Gabriel, whose Social Democrats (SPD) have blocked a deal between the two governments to levy taxes on German assets in Swiss bank accounts, told Deutschlandfunk on Sunday (12 August) that Swiss banking practices in Germany were comparable to organised crime.

Switzerland
Switzerland

“It’s a serious crime,” said Gabriel, the chairman of the SPD. “We’re talking about organised crime in Swiss banks [operating] in Germany.”

Gabriel, who plans to make criticism of banks a centrepiece of the SPD’s 2013 campaign against Chancellor Angela Merkel, added the sentence for large-scale tax evasion in Germany could be as long as 10 years in prison.

The Swiss Banking Association rejected his accusation, spokesman Thomas Sutter said.

“It has no basis in fact,” he said. “If certain Social-Democrat politicians are prepared to make this kind of accusation, it should be backed up with facts.”

Switzerland and Germany struck the tax deal in April, but the ratification is in doubt amid recent purchases by Germany of data leaked from Swiss banks.

SPD promises veto

The SPD has promised to veto the deal in its current form in the upper house of parliament, the Bundesrat. A spokesman for the Swiss government has said the deal would not be renegotiated.

Gabriel said he was upset the German government had not set up a special prosecutor to fight this tax evasion and had not been as tough as the United States in negotiating with Switzerland.

“Why don’t we have the courage for that ourselves?” Gabriel said. “Why don’t we turn this over to the federal prosecutor to go after it?

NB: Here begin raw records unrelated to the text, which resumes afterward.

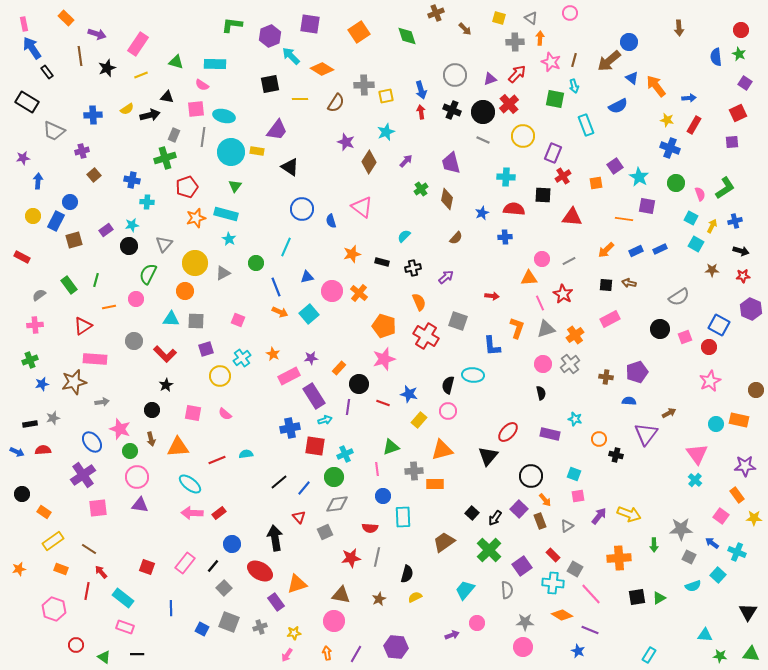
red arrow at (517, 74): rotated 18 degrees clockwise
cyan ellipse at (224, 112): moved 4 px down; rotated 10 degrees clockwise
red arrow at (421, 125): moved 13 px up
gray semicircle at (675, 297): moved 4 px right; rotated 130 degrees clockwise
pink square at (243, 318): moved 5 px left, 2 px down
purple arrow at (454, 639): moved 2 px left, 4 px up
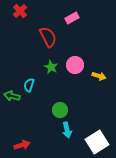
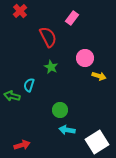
pink rectangle: rotated 24 degrees counterclockwise
pink circle: moved 10 px right, 7 px up
cyan arrow: rotated 112 degrees clockwise
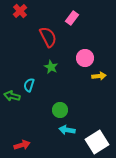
yellow arrow: rotated 24 degrees counterclockwise
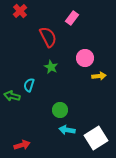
white square: moved 1 px left, 4 px up
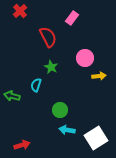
cyan semicircle: moved 7 px right
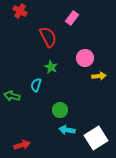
red cross: rotated 16 degrees counterclockwise
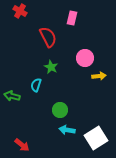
pink rectangle: rotated 24 degrees counterclockwise
red arrow: rotated 56 degrees clockwise
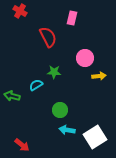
green star: moved 3 px right, 5 px down; rotated 24 degrees counterclockwise
cyan semicircle: rotated 40 degrees clockwise
white square: moved 1 px left, 1 px up
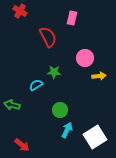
green arrow: moved 9 px down
cyan arrow: rotated 105 degrees clockwise
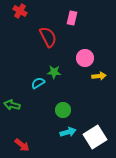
cyan semicircle: moved 2 px right, 2 px up
green circle: moved 3 px right
cyan arrow: moved 1 px right, 2 px down; rotated 49 degrees clockwise
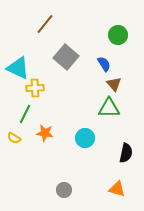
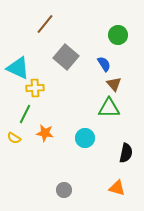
orange triangle: moved 1 px up
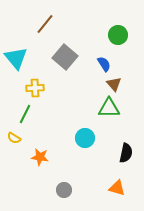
gray square: moved 1 px left
cyan triangle: moved 2 px left, 10 px up; rotated 25 degrees clockwise
orange star: moved 5 px left, 24 px down
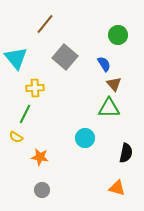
yellow semicircle: moved 2 px right, 1 px up
gray circle: moved 22 px left
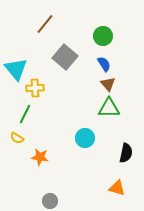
green circle: moved 15 px left, 1 px down
cyan triangle: moved 11 px down
brown triangle: moved 6 px left
yellow semicircle: moved 1 px right, 1 px down
gray circle: moved 8 px right, 11 px down
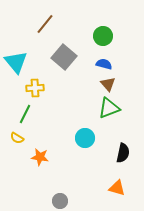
gray square: moved 1 px left
blue semicircle: rotated 42 degrees counterclockwise
cyan triangle: moved 7 px up
green triangle: rotated 20 degrees counterclockwise
black semicircle: moved 3 px left
gray circle: moved 10 px right
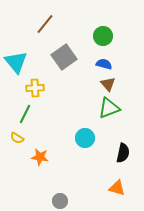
gray square: rotated 15 degrees clockwise
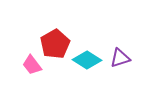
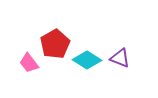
purple triangle: rotated 40 degrees clockwise
pink trapezoid: moved 3 px left, 2 px up
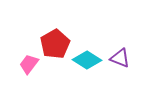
pink trapezoid: moved 1 px down; rotated 75 degrees clockwise
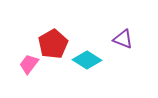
red pentagon: moved 2 px left
purple triangle: moved 3 px right, 19 px up
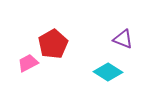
cyan diamond: moved 21 px right, 12 px down
pink trapezoid: moved 1 px left, 1 px up; rotated 25 degrees clockwise
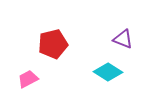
red pentagon: rotated 16 degrees clockwise
pink trapezoid: moved 16 px down
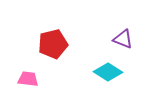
pink trapezoid: rotated 35 degrees clockwise
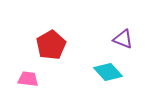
red pentagon: moved 2 px left, 1 px down; rotated 16 degrees counterclockwise
cyan diamond: rotated 16 degrees clockwise
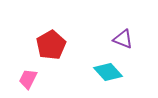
pink trapezoid: rotated 70 degrees counterclockwise
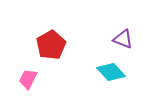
cyan diamond: moved 3 px right
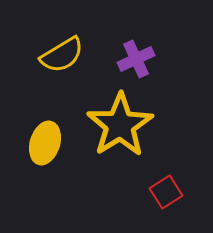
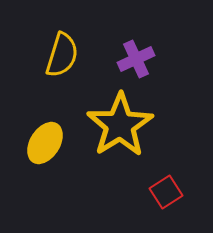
yellow semicircle: rotated 42 degrees counterclockwise
yellow ellipse: rotated 15 degrees clockwise
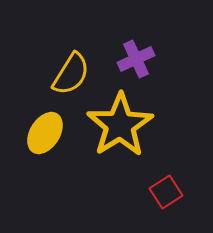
yellow semicircle: moved 9 px right, 19 px down; rotated 15 degrees clockwise
yellow ellipse: moved 10 px up
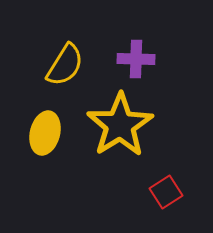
purple cross: rotated 27 degrees clockwise
yellow semicircle: moved 6 px left, 9 px up
yellow ellipse: rotated 18 degrees counterclockwise
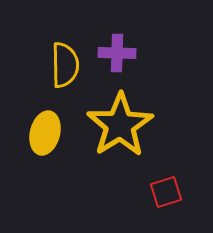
purple cross: moved 19 px left, 6 px up
yellow semicircle: rotated 33 degrees counterclockwise
red square: rotated 16 degrees clockwise
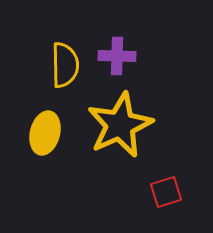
purple cross: moved 3 px down
yellow star: rotated 8 degrees clockwise
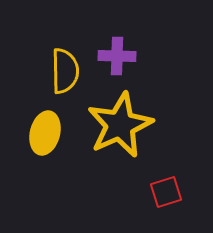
yellow semicircle: moved 6 px down
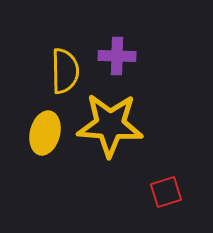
yellow star: moved 10 px left; rotated 28 degrees clockwise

I’m certain it would put a quick end to all that.”

A government spokesperson said Merkel still backed the Swiss-German deal to stem tax evasion.

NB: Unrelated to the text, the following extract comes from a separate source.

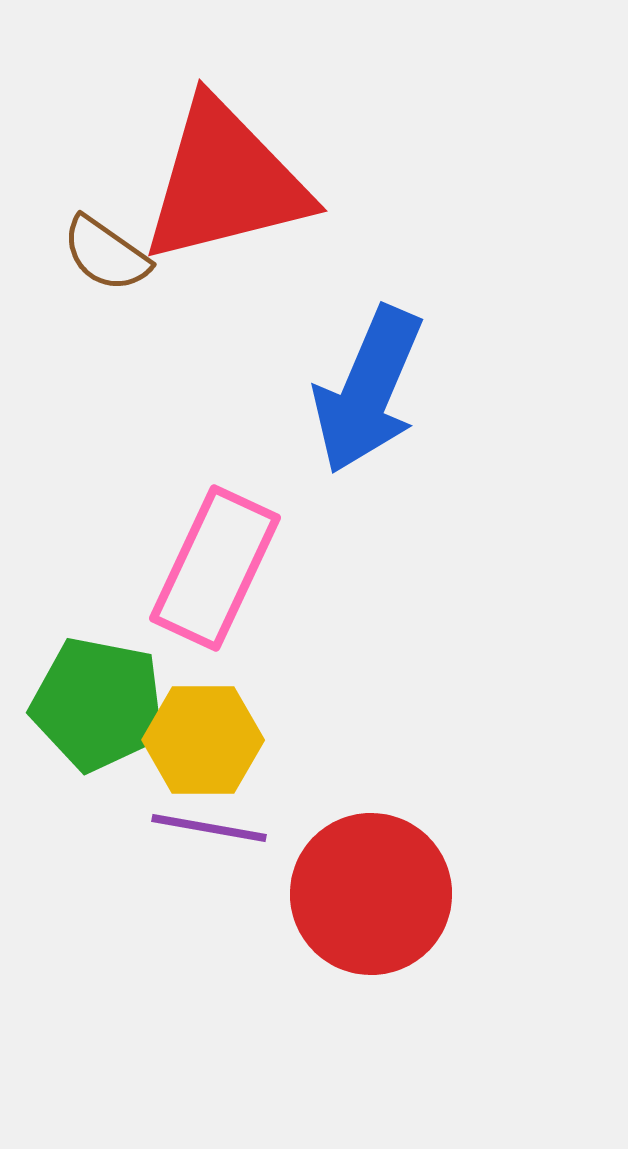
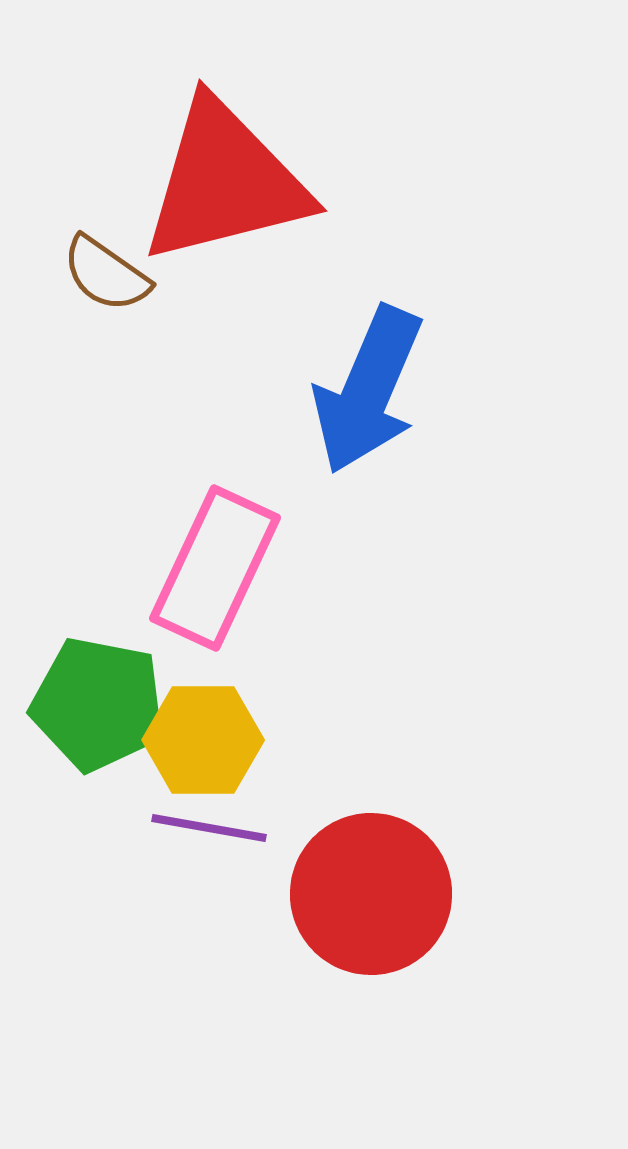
brown semicircle: moved 20 px down
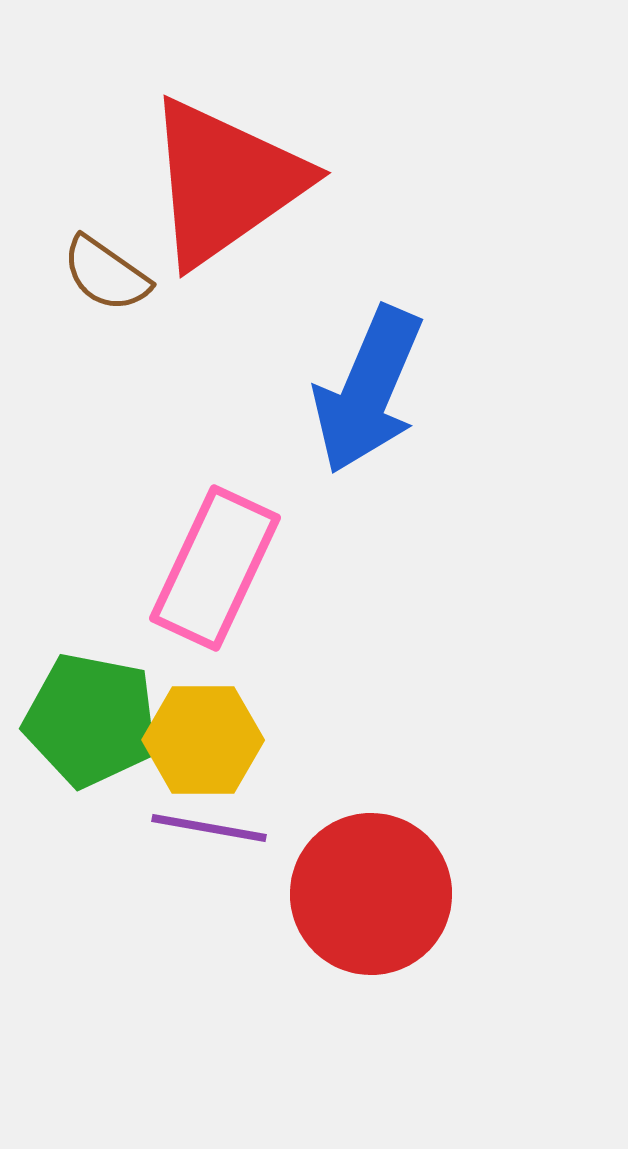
red triangle: rotated 21 degrees counterclockwise
green pentagon: moved 7 px left, 16 px down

“The German chancellor and the government think this tax deal is a suitable way to satisfactorily solve this difficult issue between these two countries, both with regard to the past and the future,” spokesman Steffen Seibert said today (13 August).

Merkel’s government says the deal would enable Berlin to net huge sums if and when it takes effect. Germans hold an estimated €150 billion in Swiss accounts. But the government needs SPD backing for it in the upper house.

Banking secrecy is crucial to Switzerland’s €1.6 trillion offshore wealth management industry, and the country has refused to agree to an automatic exchange of information.

The Swiss have reacted angrily to the purchases by German state prosecutors of data from presumed whistleblowers and even issued arrest warrants earlier this year for three German tax investigators they accused of buying secret tax data.